Fraisisers sauvages, vesce érigée et trèfles, des espèces gagnantes

Florent Banctel, ingénieur territorial viticulture à la chambre d’agriculture des Pays-de-la-Loire n’a pas non plus été convaincu par les sédums, pas plus que par la dizaine d’autres variétés qu’il a expérimentées : saponaire des rochers, piloselle, Veronica cantiana, Thymus polytrichus, Thymus longicaulis, plantain corne de cerf, Phuopsis stylosa, Lippia nodifloria, fétuque ovine. Aucune n’a pleinement donné satisfaction, certaines, à l’image de la piloselle ou de la saponaire des rochers, mettant trop de temps à s’implanter, d’autres, à l’instar du thym, induisant une baisse de rendement trop importante, ou comme la fétuque ovine diminuant le taux d’azote assimilable par la vigne.

 

 
<em class="placeholder">Rang de vigne en été planté de vesce érigée.</em>
La vesce érigée sèche en été, limitant la concurrence azotée et hydrique pour la vigne. © C. Scappini

De son côté, Claire Scappini a obtenu de bons résultats avec de la vesce érigée sur des sols calcaires. Cette espèce concurrence efficacement les érigérons et les chardons. « Autre atout, elle sèche en été, ce qui limite la concurrence hydrique et minérale avec la vigne, et elle se resème toute seule », observe-t-elle. Elle a également expérimenté avec succès un mélange de trèfles (souterrain, blanc et fraise) sur sols acides. Des espèces qui semblent convenir à plusieurs zones géographiques, Emma Fulchin ayant également testé des trèfles (trèfle blanc nain, trèfle souterrain) et du lotier, avec une bonne tenue.

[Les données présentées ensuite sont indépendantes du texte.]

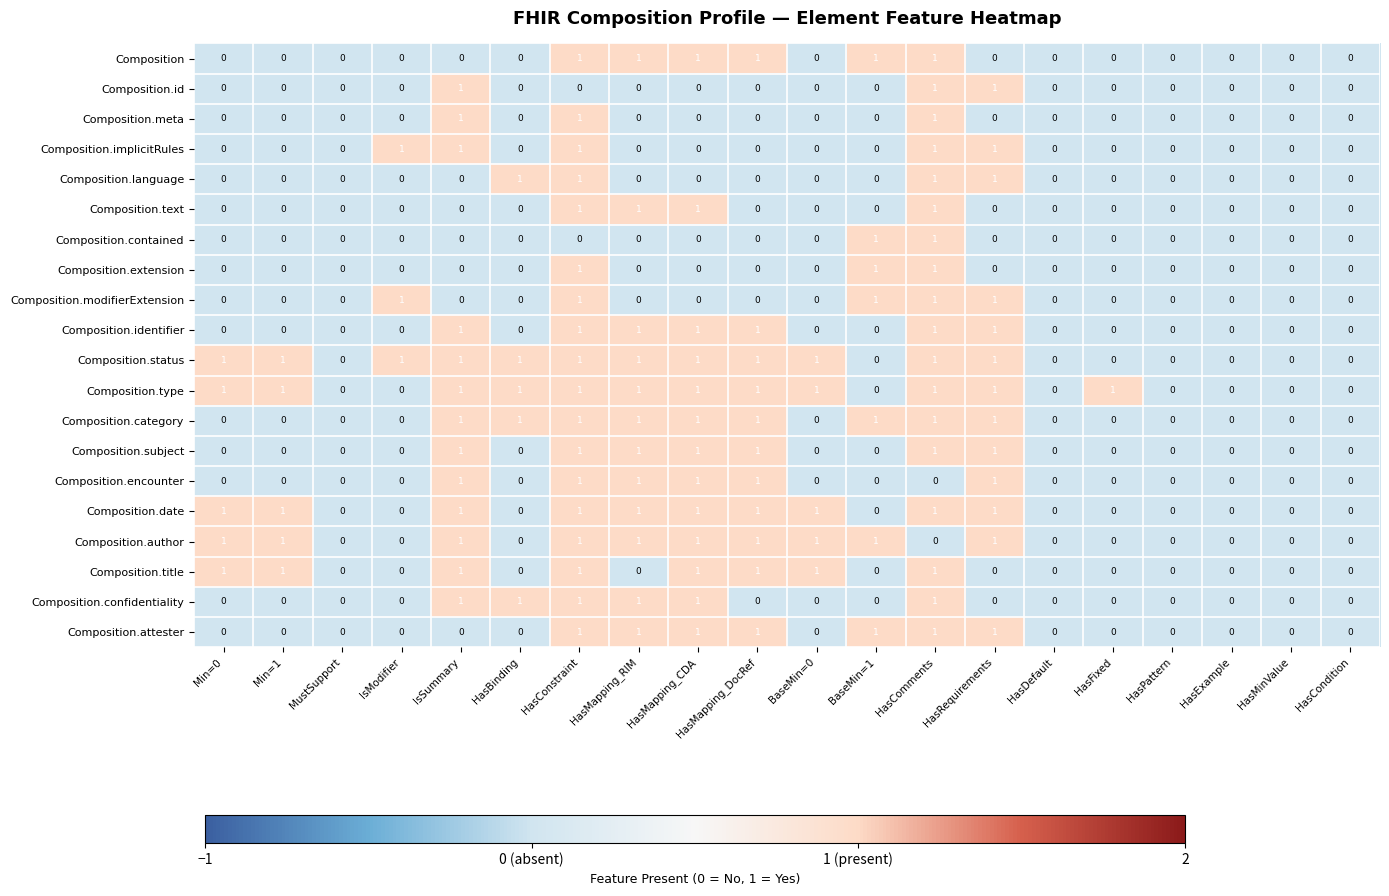

True or false: Composition.contained has a value of 0 at HasMapping_CDA.

True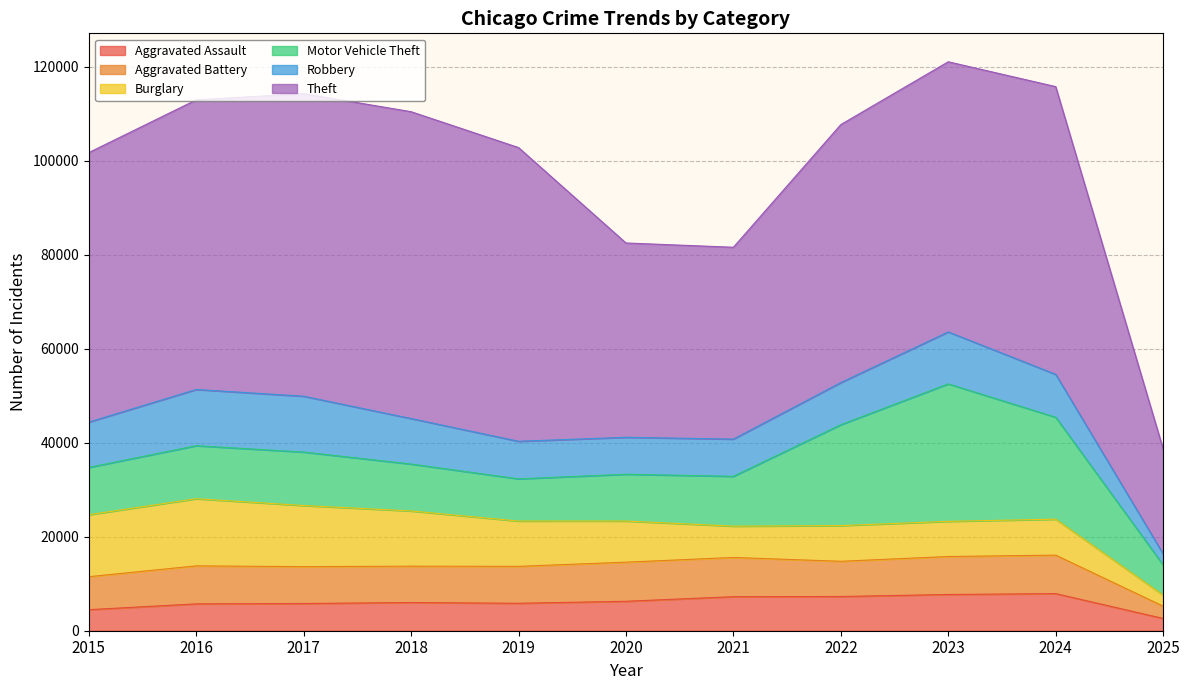

List the labels in order of Aggravated Assault value, smallest first.

2025, 2015, 2016, 2017, 2019, 2018, 2020, 2021, 2022, 2023, 2024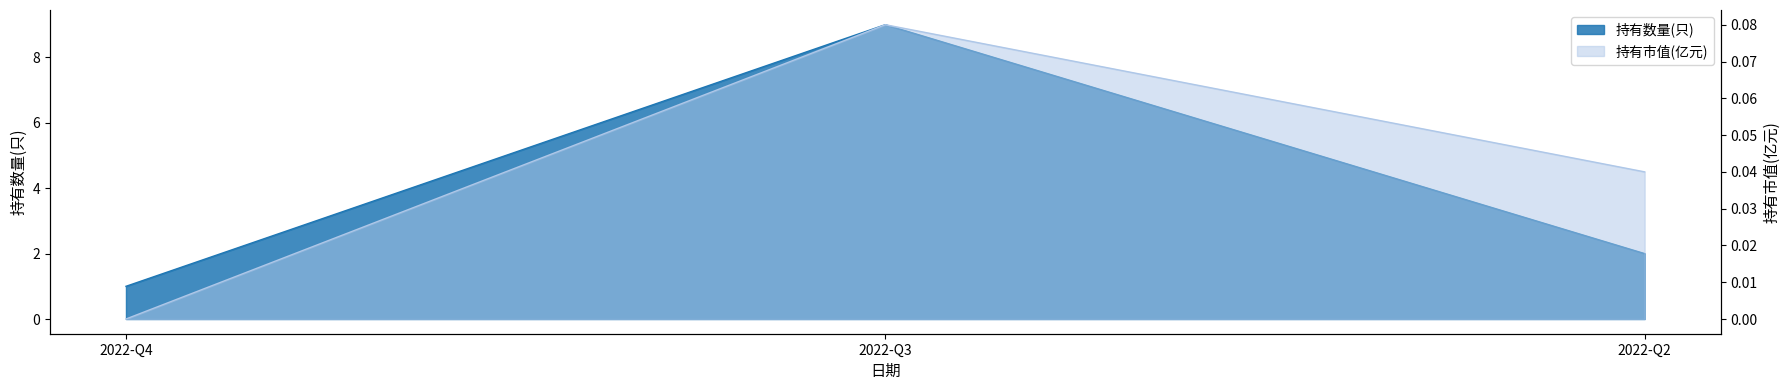

What are all the series names shown in the legend?

持有数量(只), 持有市值(亿元)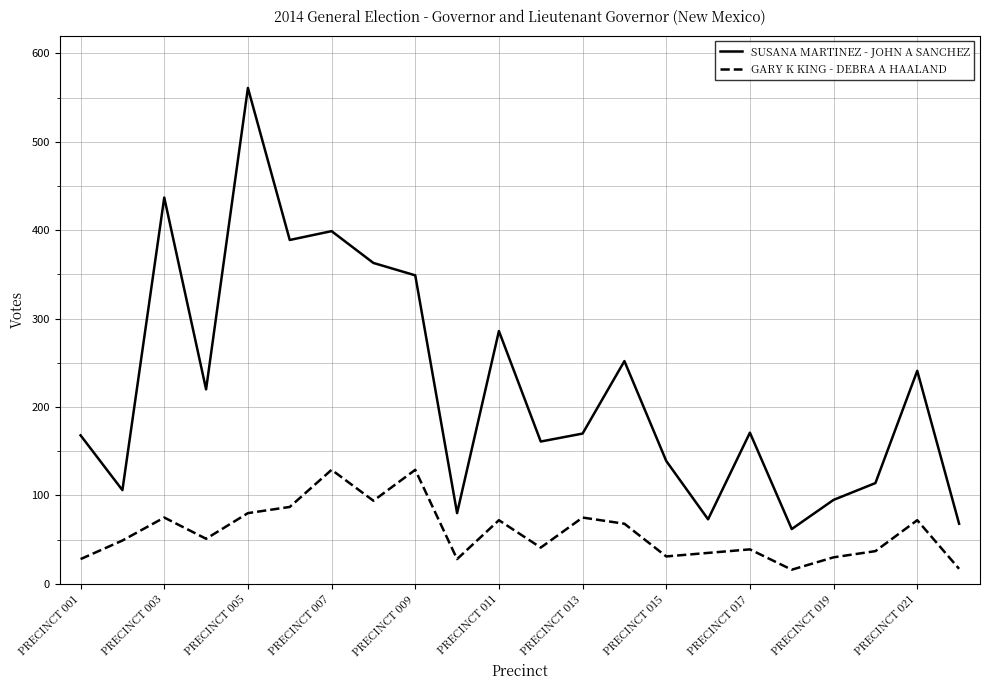

What is the minimum value shown in the chart?

16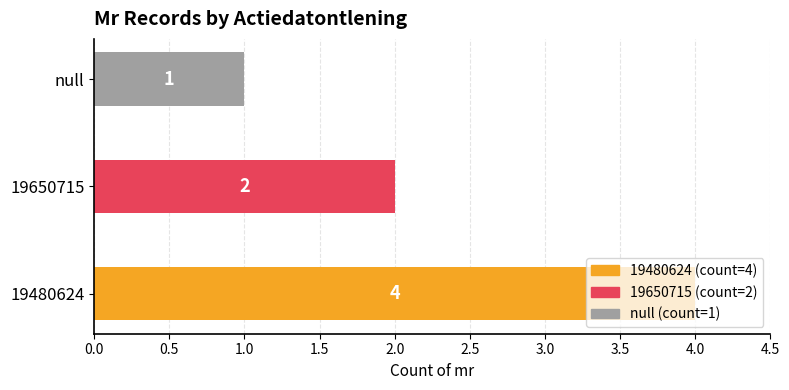

Rank the categories by value from lowest to highest.

null, 19650715, 19480624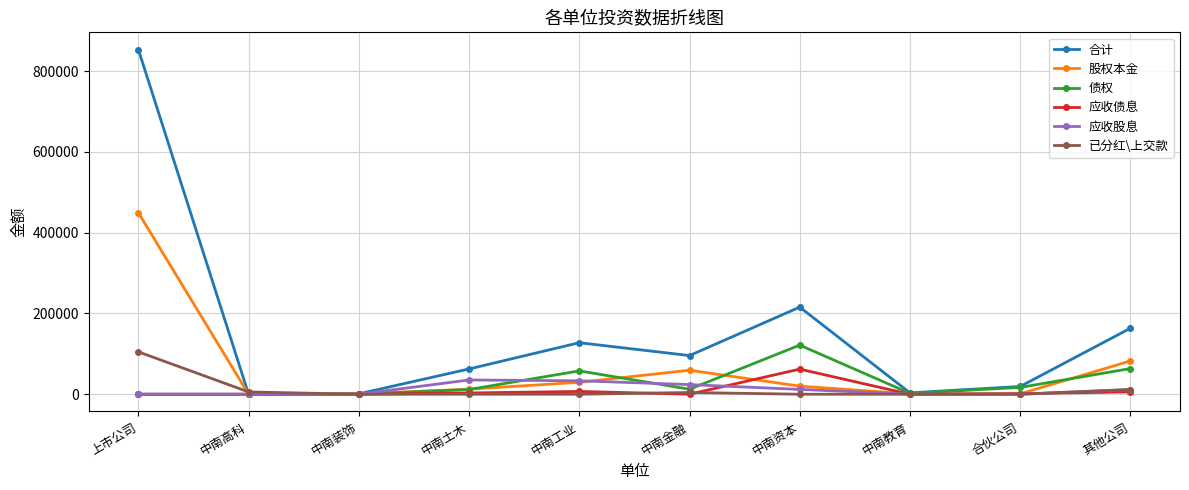

What is the highest value of the 应收债息 series?

62130.8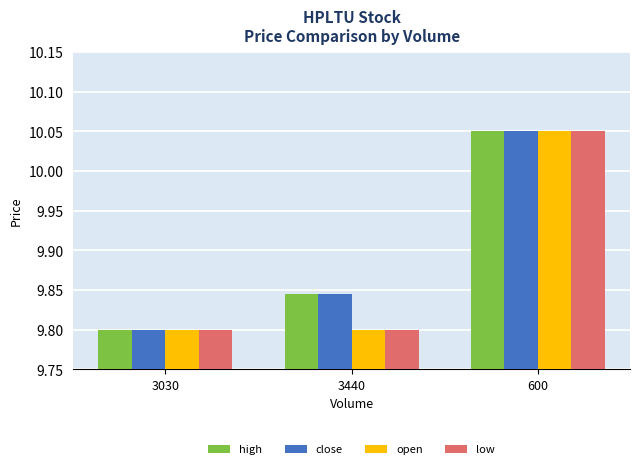

What is the sum of all low values?

29.7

Comment entretenir cet enherbement ?

Tout dépend de l’espèce implantée et du climat. Mais la plupart du temps, il faut prévoir 1 à 3 tontes par an, la fauche accélérant la colonisation du cavaillon par les semis. Néanmoins, dans le cas de la vesce érigée, Claire Scappini n’effectue aucune tonte.

L’enherbement dure de trois à cinq ans selon les espèces, les légumineuses étant plus fragiles que les graminées.